Helm hits back at energy review’s ‘vested interest’ critics

Professor Dieter Helm has hit back at critics of his recently published energy costs review by accusing them of being ‘vested interests’.

Giving evidence at a one-off session of the business, energy and industrial strategy (BEIS) select committee, which was held to discuss the government-commissioned review, its author Professor Helm said that widespread reform was required to effectively tackle bills.

He said: “The beneficiaries of the high cost of energy are lots and lots of vested interests so I’m not surprised that each particular vested interest doesn’t like a particular bit of the report that will attack the economic rents that they get.
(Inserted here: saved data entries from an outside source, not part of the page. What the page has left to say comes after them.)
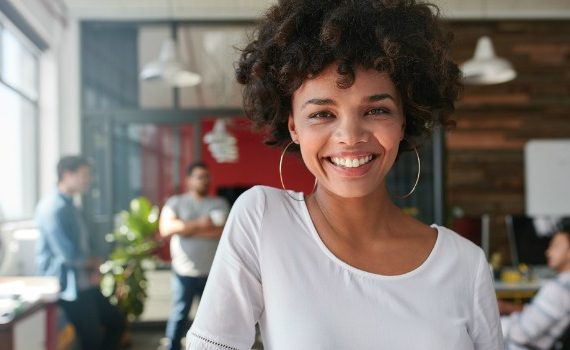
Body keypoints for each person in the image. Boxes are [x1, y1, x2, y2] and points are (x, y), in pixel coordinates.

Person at [186, 1, 503, 349]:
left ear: (403, 121)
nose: (351, 137)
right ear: (294, 126)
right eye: (323, 114)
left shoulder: (464, 265)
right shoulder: (263, 221)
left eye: (376, 110)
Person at [35, 155, 125, 350]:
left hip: (84, 282)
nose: (88, 180)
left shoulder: (71, 205)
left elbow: (85, 245)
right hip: (68, 287)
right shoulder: (53, 208)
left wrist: (93, 267)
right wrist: (93, 264)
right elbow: (67, 254)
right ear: (67, 175)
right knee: (91, 339)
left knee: (115, 322)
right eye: (84, 175)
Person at [159, 162, 230, 350]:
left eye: (207, 177)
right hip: (184, 273)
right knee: (179, 316)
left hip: (212, 274)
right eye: (200, 177)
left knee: (213, 320)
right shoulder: (176, 202)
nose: (204, 181)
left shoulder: (219, 203)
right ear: (189, 180)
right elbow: (166, 229)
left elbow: (224, 232)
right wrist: (200, 223)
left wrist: (185, 229)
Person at [499, 221, 570, 350]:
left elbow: (519, 334)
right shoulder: (564, 287)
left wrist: (487, 324)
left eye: (555, 246)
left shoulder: (557, 290)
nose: (548, 252)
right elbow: (541, 315)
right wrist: (507, 308)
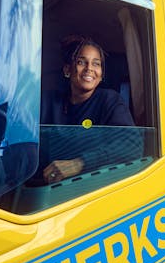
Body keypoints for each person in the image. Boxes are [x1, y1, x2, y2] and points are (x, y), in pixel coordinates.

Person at [37, 35, 140, 184]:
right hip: (44, 188)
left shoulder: (110, 100)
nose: (89, 68)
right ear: (67, 70)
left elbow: (132, 145)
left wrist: (80, 163)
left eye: (96, 64)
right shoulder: (48, 101)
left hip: (92, 188)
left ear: (101, 74)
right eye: (81, 62)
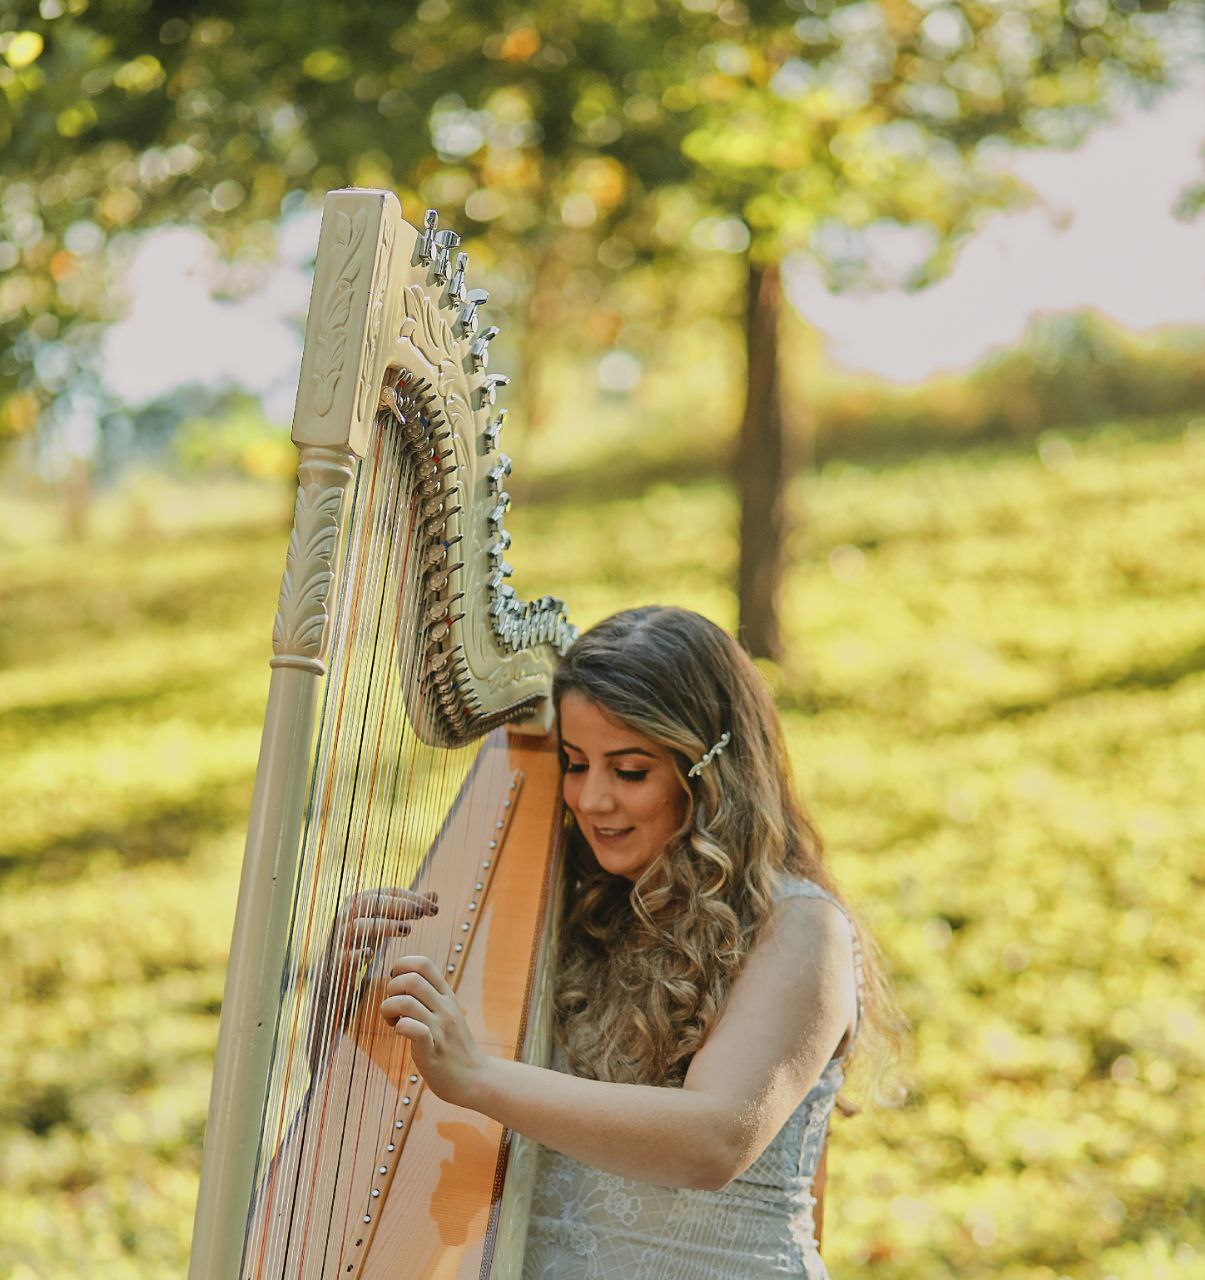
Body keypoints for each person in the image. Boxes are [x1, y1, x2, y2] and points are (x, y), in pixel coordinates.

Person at [375, 606, 901, 1278]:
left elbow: (713, 1141)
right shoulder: (551, 908)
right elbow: (411, 1105)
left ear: (710, 774)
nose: (592, 800)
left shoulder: (800, 928)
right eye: (574, 763)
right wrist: (364, 988)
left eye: (629, 772)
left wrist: (479, 1077)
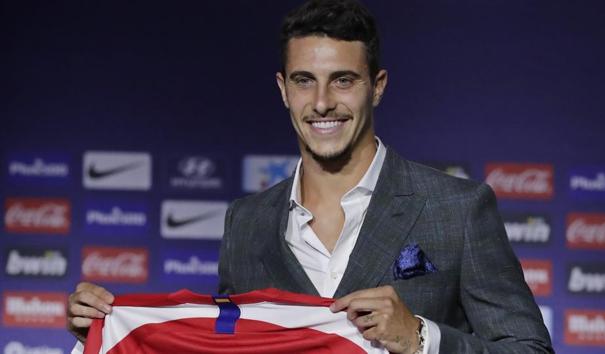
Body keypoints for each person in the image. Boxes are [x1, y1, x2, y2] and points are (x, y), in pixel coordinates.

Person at [67, 0, 554, 353]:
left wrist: (422, 339)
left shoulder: (457, 209)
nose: (322, 103)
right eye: (304, 80)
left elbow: (530, 351)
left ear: (377, 87)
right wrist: (109, 328)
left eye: (343, 80)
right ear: (283, 89)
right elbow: (231, 345)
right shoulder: (248, 221)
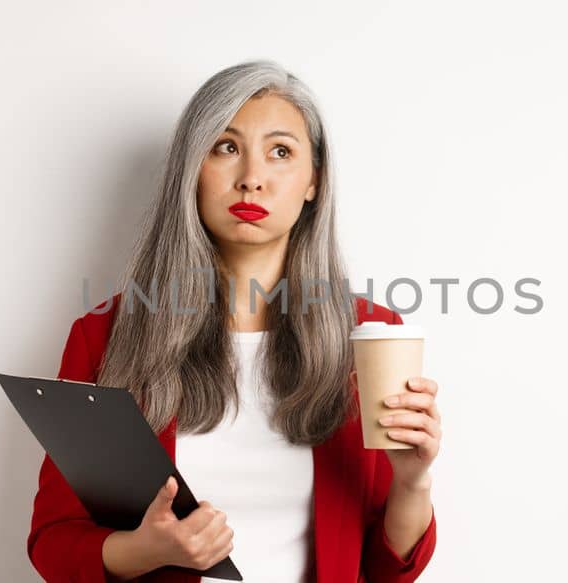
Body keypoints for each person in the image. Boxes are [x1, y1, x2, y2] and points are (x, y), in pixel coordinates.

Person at [27, 60, 441, 583]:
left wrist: (414, 479)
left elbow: (389, 571)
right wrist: (146, 550)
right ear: (191, 171)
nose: (251, 178)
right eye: (226, 147)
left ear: (314, 181)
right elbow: (53, 542)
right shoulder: (106, 335)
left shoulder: (371, 334)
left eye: (281, 152)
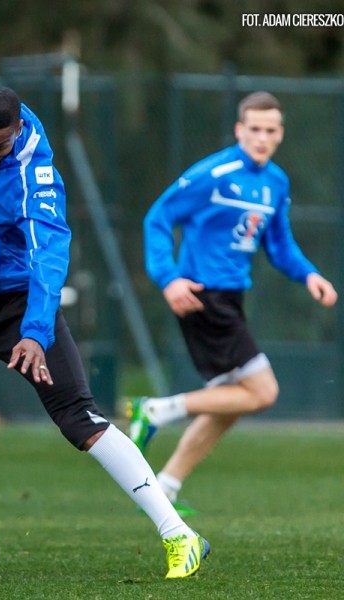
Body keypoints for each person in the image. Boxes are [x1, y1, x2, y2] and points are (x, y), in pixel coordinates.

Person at [0, 22, 209, 580]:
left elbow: (49, 254)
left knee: (81, 419)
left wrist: (34, 331)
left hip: (13, 308)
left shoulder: (34, 173)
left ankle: (180, 535)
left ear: (17, 132)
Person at [128, 91, 338, 514]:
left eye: (270, 130)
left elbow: (279, 244)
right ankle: (155, 410)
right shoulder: (214, 173)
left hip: (231, 297)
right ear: (239, 130)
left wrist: (309, 274)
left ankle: (165, 488)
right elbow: (157, 217)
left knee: (230, 403)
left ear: (280, 133)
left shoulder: (276, 182)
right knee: (263, 392)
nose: (262, 137)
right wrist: (169, 279)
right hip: (203, 296)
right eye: (254, 129)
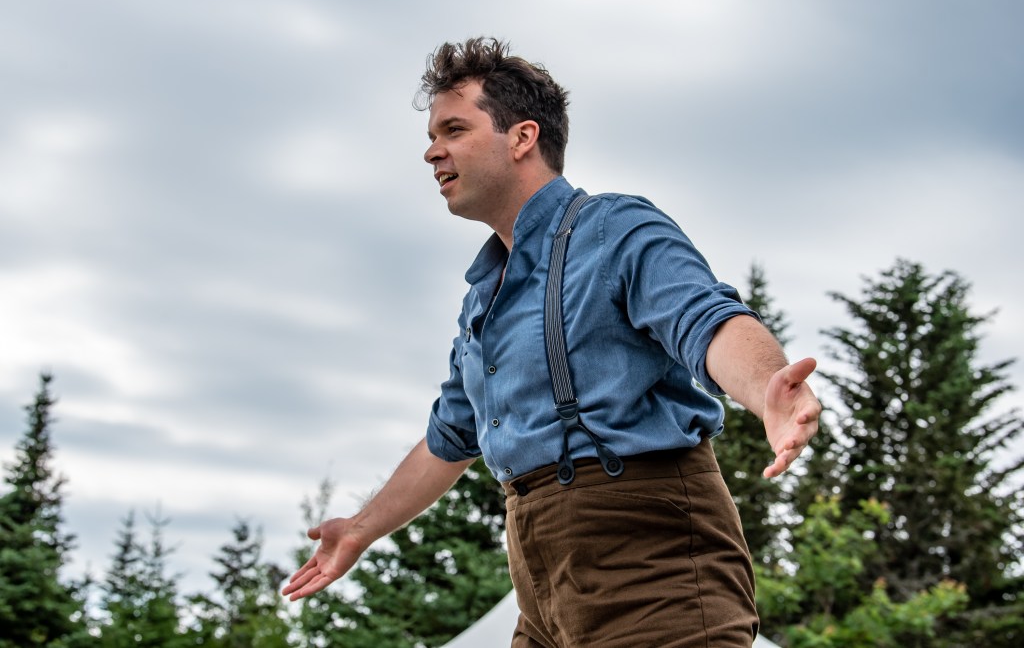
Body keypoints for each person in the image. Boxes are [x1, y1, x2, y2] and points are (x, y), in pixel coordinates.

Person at [283, 37, 821, 648]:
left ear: (522, 137)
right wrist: (360, 529)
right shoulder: (482, 295)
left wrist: (767, 387)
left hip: (653, 567)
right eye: (432, 136)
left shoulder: (613, 229)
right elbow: (449, 437)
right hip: (540, 589)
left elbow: (706, 319)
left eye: (454, 129)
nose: (432, 151)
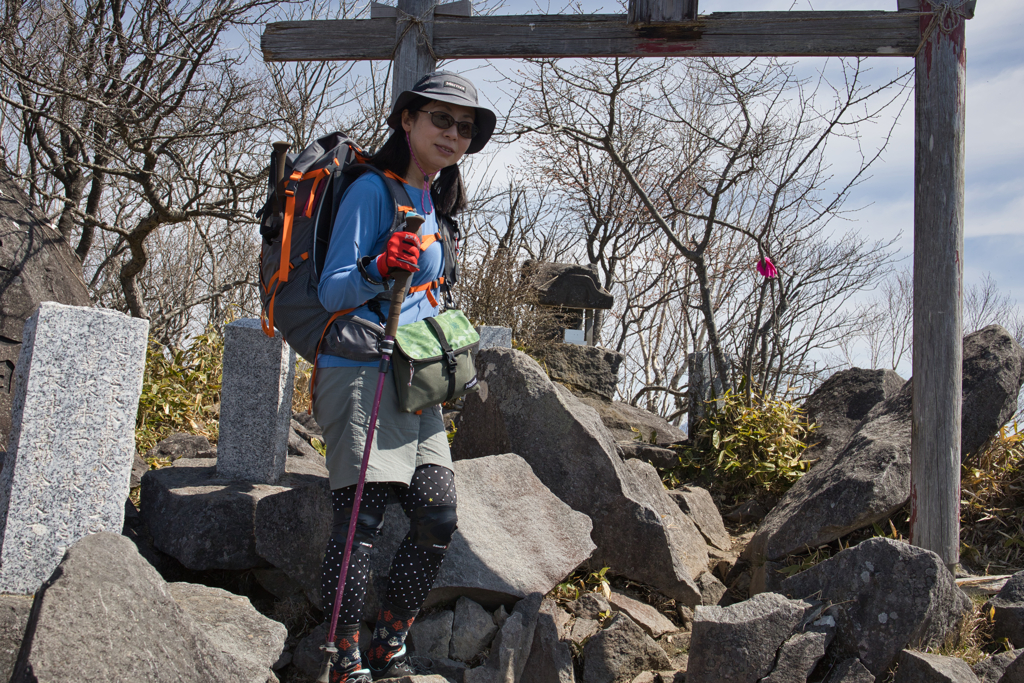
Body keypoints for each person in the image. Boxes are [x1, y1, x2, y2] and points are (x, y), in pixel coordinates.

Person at [313, 71, 496, 683]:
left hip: (417, 375)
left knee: (438, 514)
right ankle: (343, 656)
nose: (452, 133)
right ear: (407, 121)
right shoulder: (372, 190)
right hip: (363, 365)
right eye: (440, 119)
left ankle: (388, 639)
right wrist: (376, 265)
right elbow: (332, 288)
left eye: (463, 126)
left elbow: (429, 291)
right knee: (363, 517)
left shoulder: (433, 200)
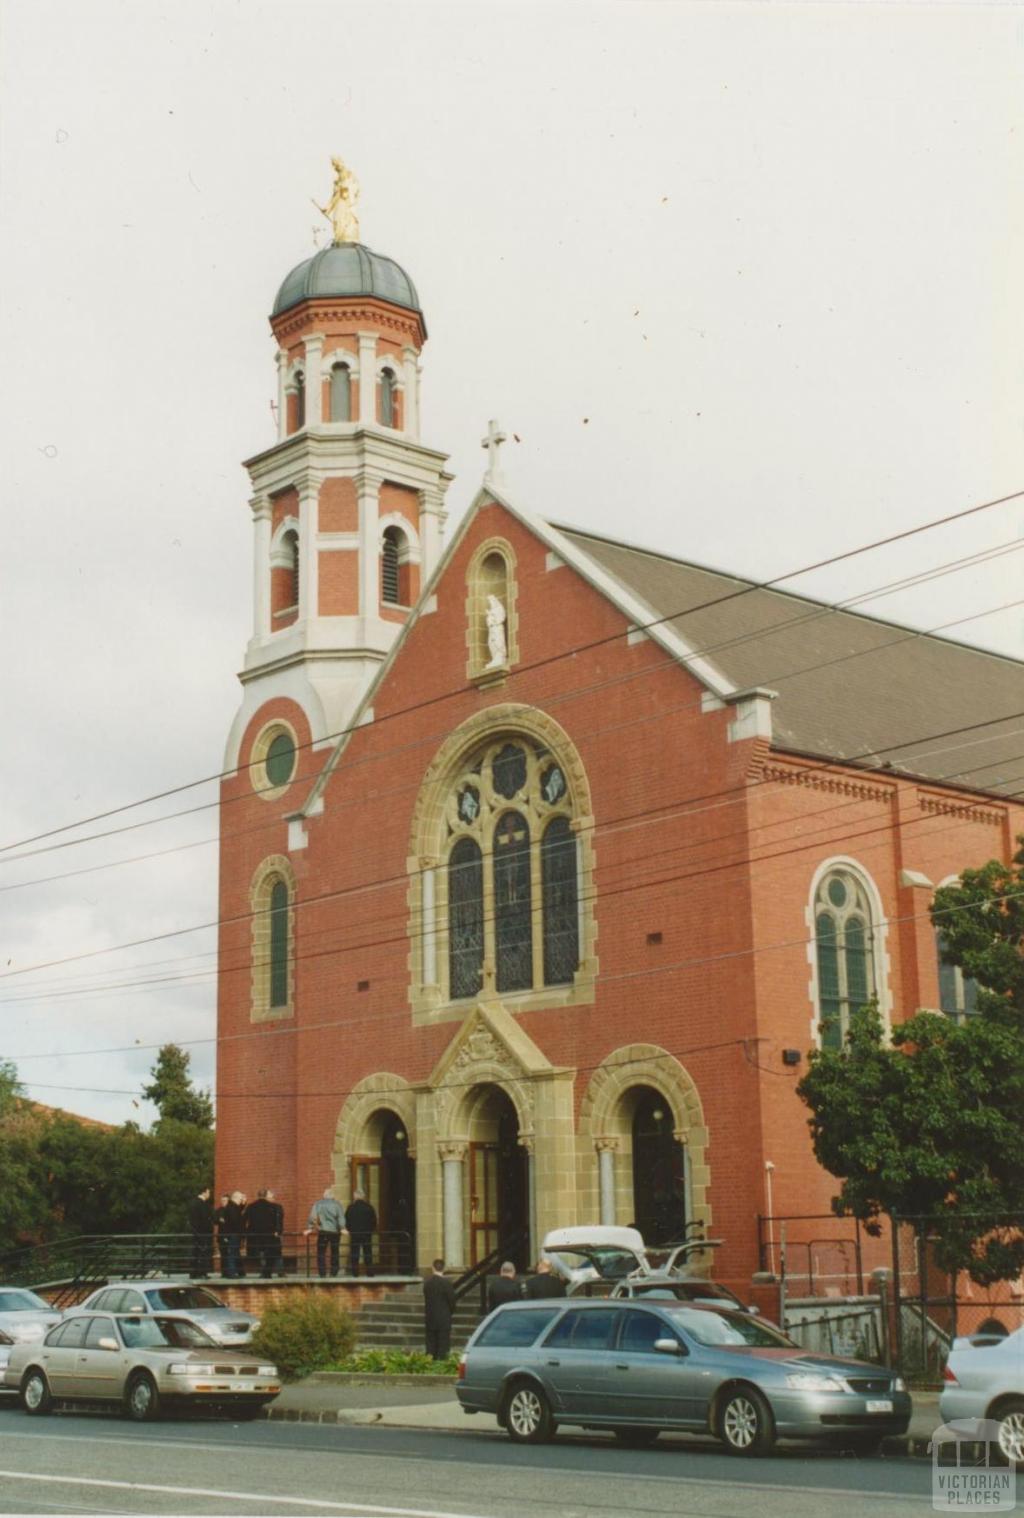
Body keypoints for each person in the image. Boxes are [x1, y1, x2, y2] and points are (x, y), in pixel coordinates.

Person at [304, 1187, 346, 1277]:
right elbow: (340, 1217)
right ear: (333, 1196)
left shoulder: (318, 1204)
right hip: (335, 1232)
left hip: (323, 1231)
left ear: (324, 1195)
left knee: (321, 1252)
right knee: (335, 1251)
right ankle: (334, 1272)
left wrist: (310, 1228)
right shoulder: (337, 1204)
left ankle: (322, 1272)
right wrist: (342, 1228)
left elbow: (313, 1217)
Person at [423, 1259, 456, 1360]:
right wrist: (449, 1313)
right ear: (444, 1269)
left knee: (431, 1345)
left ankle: (429, 1364)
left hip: (430, 1318)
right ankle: (441, 1365)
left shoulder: (427, 1283)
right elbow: (452, 1302)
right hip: (444, 1318)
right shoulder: (447, 1284)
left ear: (433, 1268)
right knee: (443, 1346)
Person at [244, 1189, 280, 1278]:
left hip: (255, 1236)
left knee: (260, 1253)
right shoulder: (273, 1207)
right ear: (266, 1195)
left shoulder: (251, 1206)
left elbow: (244, 1219)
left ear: (258, 1195)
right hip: (269, 1235)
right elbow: (277, 1221)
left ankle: (263, 1271)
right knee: (270, 1254)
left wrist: (246, 1232)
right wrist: (277, 1231)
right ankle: (267, 1273)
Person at [345, 1188, 377, 1277]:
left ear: (355, 1196)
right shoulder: (369, 1207)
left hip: (354, 1234)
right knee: (368, 1252)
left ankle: (355, 1273)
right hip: (366, 1234)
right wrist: (370, 1230)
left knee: (355, 1253)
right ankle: (370, 1272)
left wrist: (350, 1229)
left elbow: (346, 1221)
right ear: (363, 1197)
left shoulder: (350, 1208)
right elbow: (374, 1221)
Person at [187, 1186, 214, 1278]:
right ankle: (202, 1273)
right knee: (203, 1253)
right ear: (204, 1193)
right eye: (208, 1192)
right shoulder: (202, 1204)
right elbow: (205, 1219)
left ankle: (193, 1273)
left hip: (195, 1232)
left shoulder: (193, 1203)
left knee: (195, 1253)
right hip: (203, 1233)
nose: (209, 1194)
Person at [222, 1190, 245, 1279]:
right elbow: (235, 1221)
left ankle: (237, 1272)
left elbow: (238, 1212)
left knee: (234, 1253)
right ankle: (232, 1273)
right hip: (234, 1234)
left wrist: (243, 1204)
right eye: (240, 1199)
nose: (241, 1200)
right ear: (235, 1198)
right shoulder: (232, 1207)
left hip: (232, 1234)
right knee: (232, 1253)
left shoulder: (232, 1206)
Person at [267, 1188, 285, 1276]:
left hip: (275, 1234)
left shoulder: (278, 1207)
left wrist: (278, 1231)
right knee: (267, 1253)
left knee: (277, 1252)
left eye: (270, 1197)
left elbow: (279, 1220)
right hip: (268, 1234)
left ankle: (280, 1271)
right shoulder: (267, 1207)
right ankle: (268, 1272)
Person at [213, 1193, 232, 1277]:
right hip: (221, 1235)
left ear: (228, 1201)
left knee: (230, 1254)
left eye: (224, 1200)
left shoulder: (231, 1210)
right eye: (222, 1201)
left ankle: (230, 1272)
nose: (223, 1202)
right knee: (223, 1254)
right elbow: (214, 1220)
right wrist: (219, 1219)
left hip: (230, 1235)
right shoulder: (219, 1210)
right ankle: (224, 1272)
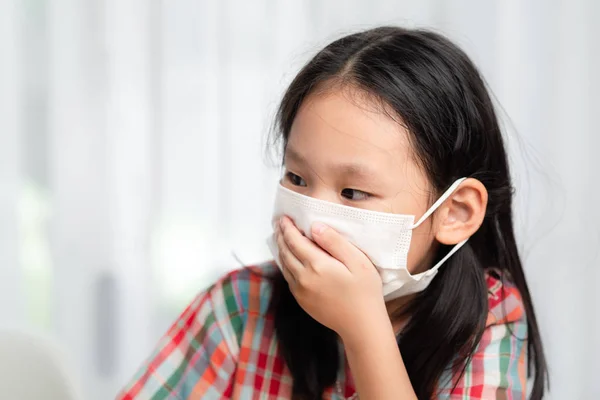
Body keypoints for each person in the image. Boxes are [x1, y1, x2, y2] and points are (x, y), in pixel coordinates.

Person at [117, 26, 548, 400]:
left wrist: (363, 329)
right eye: (298, 178)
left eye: (353, 191)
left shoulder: (492, 322)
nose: (314, 222)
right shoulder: (239, 306)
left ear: (454, 212)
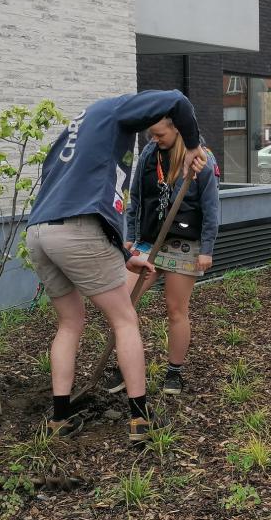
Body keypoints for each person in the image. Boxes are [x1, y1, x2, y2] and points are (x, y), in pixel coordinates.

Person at [25, 89, 207, 443]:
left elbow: (70, 196)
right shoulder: (114, 109)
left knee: (70, 322)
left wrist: (124, 257)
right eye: (149, 129)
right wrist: (194, 145)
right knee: (125, 320)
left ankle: (60, 418)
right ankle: (140, 420)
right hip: (79, 230)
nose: (151, 135)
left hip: (39, 232)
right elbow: (178, 100)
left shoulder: (76, 132)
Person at [123, 118, 220, 396]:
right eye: (151, 135)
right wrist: (131, 235)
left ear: (177, 128)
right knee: (122, 303)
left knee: (176, 309)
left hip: (185, 244)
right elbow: (137, 198)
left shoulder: (202, 157)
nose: (154, 139)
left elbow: (211, 207)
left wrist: (207, 249)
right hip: (149, 241)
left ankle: (174, 371)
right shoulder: (148, 154)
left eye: (159, 134)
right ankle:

“Change is expensive and they want to keep the bits that give them high economic rents but not the bits that attack the benefits they have got. We can’t just tinker.”

Highlighting his proposal to break up the district network operators (DNOs), one of a host of recommendations in the report published last October, Helm said: “If I were working for a DNO, I would be against it.”

He also “completely rejected” the suggestion that his review was insufficiently grounded in empirical evidence about the energy market.

And he defended the review against criticisms that it had given insufficient weight to how energy policy can support innovative renewable technologies, by pointing out that research and development was not covered by the terms of reference he had been set by the BEIS department.

Helm said that he accepted that UK government had helped to develop expertise in offshore wind power. “Offshore wind would not have got where it is without government support.”

But he said that he would have devoted £1bn of the ‘tens of billions’, which had been spent on offshore wind subsidies, to support a carbon capture storage demonstration project on the grounds that the UK had a competitive advantage in developing this technology due to its legacy of empty oil and gas wells in the North Sea.

And he told MPs that licences for distribution and supply should be united to encourage the more widespread adoption of storage and demand-side response.

“The idea of distribution will be one of those 20th century ideas in ten years.”

Earlier, the committee had heard evidence from a range of industry bodies about the review.

Nigel Turvey, Chair of the Energy Networks Association’s open networks project, told the committee that Helm’s proposal to disconnnect district service operator and network functions would impede moves to create a more decentralised and renewable system.

“It will delay the transition that we want to make because it will take a huge amount of resource and time to implement.”

Turvey also defended networks against criticisms that their profits were inflated. He pointed to how networks were upgrading their systems to cope with changes in the way electricity is generated and distributed, which had not been anticipated when the existing regulatory and investment framework had been established.

“It’s strongly incentivising companies to innovate and find lower cost solutions and those benefits are being passed down to customers.”

RenewableUK’s executive director Emma Pinchbeck told the committee the government had failed to foresee the recent dramatic fall in renewables, which she expected to continue.

She said:“An energy system led by renewables is the lowest cost option for the UK. I’d bet my house on renewables. A smart energy system can deliver consumers savings of £8bn a year between now and 2030.